Over the past four years, South Africa's imports for hair extensions jumped 64%, with the country's annual imports for hair products in general reaching around R1.1 billion, Van Rhyn said.

"There has been such an increase in demand for hair extensions in South Africa that the theft of extensions is becoming more and more frequent. Once stolen, it is easily sold illegally and is very fast-moving," she said.

Hollard itself has seen a rise of 37% over one year for hair extension claims.

The thefts commonly occur at the ports, when the goods get offloaded after arrival, or in transit to their final destinations in hijacking incidents.  

"With any risk, overall, there's an entire leg that you follow, broadly from the producer to the buyer. It gets packed and it gets loaded at source and maybe again at a distributor or freight forwarder and once again at the ports. Whenever it stops moving and passes through a new pair of hands there is an increased risk of theft.

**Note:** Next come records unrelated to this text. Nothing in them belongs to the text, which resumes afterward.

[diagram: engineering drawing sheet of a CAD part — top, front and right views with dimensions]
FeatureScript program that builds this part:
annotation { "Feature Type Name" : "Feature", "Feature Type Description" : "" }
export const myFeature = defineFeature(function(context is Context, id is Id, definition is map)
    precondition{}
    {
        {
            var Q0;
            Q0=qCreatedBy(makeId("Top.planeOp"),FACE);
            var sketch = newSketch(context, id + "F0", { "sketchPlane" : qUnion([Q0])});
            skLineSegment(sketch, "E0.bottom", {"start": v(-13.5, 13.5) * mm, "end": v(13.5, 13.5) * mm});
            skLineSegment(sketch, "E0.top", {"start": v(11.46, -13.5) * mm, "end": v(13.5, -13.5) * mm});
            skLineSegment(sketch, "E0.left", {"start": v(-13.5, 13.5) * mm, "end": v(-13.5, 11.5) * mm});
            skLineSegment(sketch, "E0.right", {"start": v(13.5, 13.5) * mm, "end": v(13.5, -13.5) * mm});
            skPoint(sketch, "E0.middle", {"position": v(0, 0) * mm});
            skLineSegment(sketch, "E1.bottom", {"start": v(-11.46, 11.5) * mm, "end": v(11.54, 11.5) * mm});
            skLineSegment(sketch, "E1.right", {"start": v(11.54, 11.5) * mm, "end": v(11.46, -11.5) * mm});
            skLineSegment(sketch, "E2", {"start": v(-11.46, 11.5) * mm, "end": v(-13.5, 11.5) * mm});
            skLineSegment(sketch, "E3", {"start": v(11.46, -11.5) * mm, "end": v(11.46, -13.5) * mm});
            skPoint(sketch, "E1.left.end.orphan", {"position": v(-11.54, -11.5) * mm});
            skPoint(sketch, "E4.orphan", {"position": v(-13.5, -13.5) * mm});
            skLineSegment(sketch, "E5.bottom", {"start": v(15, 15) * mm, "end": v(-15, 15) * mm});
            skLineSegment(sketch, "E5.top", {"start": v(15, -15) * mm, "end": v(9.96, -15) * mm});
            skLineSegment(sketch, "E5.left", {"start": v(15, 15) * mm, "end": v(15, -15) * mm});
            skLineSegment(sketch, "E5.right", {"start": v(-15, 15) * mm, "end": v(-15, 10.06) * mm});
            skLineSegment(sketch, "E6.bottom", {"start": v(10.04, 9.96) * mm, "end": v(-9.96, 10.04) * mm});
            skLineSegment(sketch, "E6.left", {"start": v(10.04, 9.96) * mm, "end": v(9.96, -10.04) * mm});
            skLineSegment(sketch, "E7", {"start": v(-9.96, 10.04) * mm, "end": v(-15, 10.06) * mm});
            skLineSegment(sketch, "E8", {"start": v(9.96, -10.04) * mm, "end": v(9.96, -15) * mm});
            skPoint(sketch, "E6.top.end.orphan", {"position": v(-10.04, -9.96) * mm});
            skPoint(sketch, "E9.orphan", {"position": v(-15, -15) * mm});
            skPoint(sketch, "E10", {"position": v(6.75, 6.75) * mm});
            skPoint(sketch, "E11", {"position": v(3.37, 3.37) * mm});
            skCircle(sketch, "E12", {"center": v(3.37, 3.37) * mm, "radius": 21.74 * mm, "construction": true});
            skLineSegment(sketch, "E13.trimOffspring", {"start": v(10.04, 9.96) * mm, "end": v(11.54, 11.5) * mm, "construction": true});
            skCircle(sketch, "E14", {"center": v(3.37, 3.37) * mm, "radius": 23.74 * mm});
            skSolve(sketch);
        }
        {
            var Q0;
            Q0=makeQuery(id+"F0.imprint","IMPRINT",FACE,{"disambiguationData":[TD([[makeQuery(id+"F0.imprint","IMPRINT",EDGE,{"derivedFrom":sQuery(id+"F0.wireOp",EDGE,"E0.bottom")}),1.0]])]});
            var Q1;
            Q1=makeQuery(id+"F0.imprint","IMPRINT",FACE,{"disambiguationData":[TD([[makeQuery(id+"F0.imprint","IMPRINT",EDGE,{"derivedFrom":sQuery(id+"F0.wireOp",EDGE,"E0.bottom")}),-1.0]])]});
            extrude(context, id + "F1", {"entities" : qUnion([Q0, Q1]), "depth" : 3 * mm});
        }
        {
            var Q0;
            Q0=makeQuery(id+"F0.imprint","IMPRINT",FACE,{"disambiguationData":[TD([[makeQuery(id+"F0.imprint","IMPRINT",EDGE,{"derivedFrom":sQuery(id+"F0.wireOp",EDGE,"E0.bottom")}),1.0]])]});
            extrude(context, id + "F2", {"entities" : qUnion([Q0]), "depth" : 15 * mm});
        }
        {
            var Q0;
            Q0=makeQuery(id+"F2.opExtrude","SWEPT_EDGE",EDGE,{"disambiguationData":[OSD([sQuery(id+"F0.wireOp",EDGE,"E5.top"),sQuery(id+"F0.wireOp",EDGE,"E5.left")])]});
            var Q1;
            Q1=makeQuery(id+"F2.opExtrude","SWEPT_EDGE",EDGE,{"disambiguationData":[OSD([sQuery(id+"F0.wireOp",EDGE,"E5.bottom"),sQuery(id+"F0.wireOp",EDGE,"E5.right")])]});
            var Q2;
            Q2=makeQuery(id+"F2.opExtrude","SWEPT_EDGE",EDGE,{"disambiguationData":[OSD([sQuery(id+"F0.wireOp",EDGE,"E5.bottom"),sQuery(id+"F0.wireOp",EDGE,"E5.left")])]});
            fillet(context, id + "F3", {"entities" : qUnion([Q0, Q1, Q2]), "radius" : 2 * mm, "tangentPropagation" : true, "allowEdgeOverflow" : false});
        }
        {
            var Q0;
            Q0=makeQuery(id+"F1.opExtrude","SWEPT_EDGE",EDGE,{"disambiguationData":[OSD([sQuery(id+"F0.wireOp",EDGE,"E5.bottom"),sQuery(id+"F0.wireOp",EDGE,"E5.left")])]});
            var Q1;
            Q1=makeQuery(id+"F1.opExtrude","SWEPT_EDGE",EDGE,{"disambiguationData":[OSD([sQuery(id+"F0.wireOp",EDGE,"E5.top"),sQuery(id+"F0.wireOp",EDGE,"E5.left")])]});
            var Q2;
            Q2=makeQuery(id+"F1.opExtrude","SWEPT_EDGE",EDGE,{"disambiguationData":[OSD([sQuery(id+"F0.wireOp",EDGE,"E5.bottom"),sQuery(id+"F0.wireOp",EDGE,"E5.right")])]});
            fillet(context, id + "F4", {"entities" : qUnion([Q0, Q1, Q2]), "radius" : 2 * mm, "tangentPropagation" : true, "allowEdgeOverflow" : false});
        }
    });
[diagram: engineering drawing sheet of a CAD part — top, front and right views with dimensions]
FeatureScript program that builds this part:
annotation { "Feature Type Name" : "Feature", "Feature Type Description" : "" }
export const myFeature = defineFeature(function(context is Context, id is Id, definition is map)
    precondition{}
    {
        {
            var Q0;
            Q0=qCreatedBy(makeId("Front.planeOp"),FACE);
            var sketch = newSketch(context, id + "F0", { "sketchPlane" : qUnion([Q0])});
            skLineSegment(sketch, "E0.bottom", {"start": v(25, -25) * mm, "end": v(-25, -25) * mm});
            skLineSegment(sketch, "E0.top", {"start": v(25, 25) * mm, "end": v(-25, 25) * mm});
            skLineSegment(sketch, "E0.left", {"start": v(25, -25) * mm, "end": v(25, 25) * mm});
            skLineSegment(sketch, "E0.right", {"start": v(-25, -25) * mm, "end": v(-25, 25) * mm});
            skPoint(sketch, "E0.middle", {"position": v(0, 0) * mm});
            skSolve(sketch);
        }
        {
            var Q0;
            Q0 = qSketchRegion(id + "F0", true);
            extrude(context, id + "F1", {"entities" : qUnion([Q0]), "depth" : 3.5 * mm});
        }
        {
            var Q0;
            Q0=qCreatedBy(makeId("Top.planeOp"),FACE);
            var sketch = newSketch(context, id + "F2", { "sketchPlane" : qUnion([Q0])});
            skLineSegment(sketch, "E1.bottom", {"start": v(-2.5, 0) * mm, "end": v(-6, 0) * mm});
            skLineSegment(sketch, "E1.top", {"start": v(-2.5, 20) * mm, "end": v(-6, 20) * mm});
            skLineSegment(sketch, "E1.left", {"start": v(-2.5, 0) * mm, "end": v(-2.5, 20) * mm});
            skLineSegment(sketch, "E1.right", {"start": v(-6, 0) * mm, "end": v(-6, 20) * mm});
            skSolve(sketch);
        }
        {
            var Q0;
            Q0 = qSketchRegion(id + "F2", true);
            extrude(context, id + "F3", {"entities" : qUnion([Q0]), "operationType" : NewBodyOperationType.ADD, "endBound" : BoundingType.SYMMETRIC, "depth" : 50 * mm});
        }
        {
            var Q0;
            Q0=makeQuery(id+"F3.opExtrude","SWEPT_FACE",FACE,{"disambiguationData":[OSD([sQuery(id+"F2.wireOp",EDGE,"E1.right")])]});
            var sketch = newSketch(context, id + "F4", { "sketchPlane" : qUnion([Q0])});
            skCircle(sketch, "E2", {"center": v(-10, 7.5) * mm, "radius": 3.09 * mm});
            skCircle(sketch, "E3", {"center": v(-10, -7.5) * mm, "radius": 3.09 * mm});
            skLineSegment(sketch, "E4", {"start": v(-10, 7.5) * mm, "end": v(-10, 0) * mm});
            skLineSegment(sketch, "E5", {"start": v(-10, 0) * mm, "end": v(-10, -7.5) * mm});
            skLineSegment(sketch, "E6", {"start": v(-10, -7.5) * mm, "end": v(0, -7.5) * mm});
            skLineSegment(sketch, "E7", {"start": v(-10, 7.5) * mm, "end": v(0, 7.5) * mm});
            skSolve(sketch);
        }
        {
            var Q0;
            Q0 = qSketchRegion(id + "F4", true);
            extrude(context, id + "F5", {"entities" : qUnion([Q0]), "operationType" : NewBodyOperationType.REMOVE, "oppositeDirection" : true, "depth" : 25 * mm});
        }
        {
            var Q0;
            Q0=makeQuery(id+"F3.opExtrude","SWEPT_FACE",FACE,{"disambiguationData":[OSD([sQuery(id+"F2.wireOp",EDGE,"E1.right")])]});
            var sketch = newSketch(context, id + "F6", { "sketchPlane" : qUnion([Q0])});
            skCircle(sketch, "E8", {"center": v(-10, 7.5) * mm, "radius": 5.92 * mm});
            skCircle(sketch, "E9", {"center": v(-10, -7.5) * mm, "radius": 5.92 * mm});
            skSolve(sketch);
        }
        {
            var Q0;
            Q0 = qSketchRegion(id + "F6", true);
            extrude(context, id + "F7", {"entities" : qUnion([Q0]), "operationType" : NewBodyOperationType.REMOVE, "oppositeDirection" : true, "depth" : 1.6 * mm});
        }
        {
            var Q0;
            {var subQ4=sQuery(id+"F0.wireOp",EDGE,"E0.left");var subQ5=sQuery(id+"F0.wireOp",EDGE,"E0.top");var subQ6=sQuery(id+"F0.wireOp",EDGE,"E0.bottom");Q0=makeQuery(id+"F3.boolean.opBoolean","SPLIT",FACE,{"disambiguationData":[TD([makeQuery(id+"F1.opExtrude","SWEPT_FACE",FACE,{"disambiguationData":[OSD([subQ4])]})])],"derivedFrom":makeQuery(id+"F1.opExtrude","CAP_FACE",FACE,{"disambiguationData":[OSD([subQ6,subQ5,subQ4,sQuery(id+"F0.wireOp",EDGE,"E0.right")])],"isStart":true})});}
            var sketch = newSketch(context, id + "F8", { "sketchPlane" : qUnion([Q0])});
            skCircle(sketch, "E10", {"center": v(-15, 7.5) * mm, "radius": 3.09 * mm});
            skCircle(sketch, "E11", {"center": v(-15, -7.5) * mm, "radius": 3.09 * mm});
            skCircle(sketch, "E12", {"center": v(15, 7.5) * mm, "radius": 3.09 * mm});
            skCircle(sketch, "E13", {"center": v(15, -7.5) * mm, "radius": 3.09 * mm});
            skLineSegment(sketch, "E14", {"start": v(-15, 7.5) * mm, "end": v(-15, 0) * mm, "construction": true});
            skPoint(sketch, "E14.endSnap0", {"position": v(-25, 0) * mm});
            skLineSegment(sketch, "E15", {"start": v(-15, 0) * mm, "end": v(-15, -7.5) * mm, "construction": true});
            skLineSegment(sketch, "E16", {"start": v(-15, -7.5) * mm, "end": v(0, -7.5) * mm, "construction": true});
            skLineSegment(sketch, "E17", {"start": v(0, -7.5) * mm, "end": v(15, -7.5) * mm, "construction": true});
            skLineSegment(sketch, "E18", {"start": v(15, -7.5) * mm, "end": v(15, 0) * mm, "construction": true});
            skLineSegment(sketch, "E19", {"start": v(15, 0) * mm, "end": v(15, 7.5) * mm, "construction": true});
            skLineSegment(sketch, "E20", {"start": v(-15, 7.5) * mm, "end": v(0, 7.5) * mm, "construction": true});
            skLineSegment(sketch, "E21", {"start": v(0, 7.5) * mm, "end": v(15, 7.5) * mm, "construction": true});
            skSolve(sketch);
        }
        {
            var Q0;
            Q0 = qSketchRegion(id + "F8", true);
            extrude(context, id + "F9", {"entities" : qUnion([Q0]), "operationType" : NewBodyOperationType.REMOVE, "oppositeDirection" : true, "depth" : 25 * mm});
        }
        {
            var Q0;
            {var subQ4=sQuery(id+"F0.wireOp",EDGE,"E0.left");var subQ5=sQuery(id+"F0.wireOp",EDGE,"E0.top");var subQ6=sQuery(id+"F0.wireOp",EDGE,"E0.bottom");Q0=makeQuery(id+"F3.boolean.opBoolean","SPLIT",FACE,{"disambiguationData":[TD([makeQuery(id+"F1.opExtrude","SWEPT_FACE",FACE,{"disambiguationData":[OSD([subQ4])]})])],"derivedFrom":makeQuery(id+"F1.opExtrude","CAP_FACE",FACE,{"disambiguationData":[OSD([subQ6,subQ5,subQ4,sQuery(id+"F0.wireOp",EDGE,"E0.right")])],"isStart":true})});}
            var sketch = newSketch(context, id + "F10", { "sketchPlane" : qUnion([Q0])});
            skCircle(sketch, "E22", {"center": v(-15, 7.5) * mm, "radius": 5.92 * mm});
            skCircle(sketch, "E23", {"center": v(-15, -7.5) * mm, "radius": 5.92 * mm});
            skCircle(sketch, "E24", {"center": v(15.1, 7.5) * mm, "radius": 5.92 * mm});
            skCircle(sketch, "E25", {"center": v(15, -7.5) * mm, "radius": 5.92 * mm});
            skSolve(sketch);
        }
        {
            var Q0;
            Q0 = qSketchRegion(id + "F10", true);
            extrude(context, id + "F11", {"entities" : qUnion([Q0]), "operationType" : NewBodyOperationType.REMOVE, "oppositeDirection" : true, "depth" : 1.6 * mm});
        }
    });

"We have certain hotspots in South Africa, distribution centres in the Joburg area specifically. So those are the more common incidents," she said.

She said cargo travelling on the Johannesburg route mostly comes through the Durban port and signals that South Africa's illicit trade market for hair is largely concentrated in Johannesburg.

Hair extension theft has overtaken the theft of coal, which was previously regarded as 'black gold'. With the world slowly turning to green and renewable energy, the new most prized commodity has become hair extensions, mainly those imported from India and Brazil, Hollard said.

Van Ryhn said solar panels, which are also becoming more susceptible to theft and hijacking, have seen significant import growth with South Africans seeking alternate power solutions as Eskom's unstable electricity supply burdens them.

"That is a commodity that gets imported more and more; the frequency is going up. And it's businesses as well as private clients; we have businesses that have to continue when they are offline," she said.

"Some of the components inside solar panels contain copper strips and that is also something they're [after]," said Van Rhyn.

Cannabis is also becoming a commonly stolen commodity, with the company having experienced hijacking exposure in Cape Town.

"[With] cannabis there are different kinds of products, broadly raw cannabis and processed cannabis such as CBD oil. When it is in its raw format, when it actually still looks like the plant, that is when it is at highest risk of hijacking,” she said.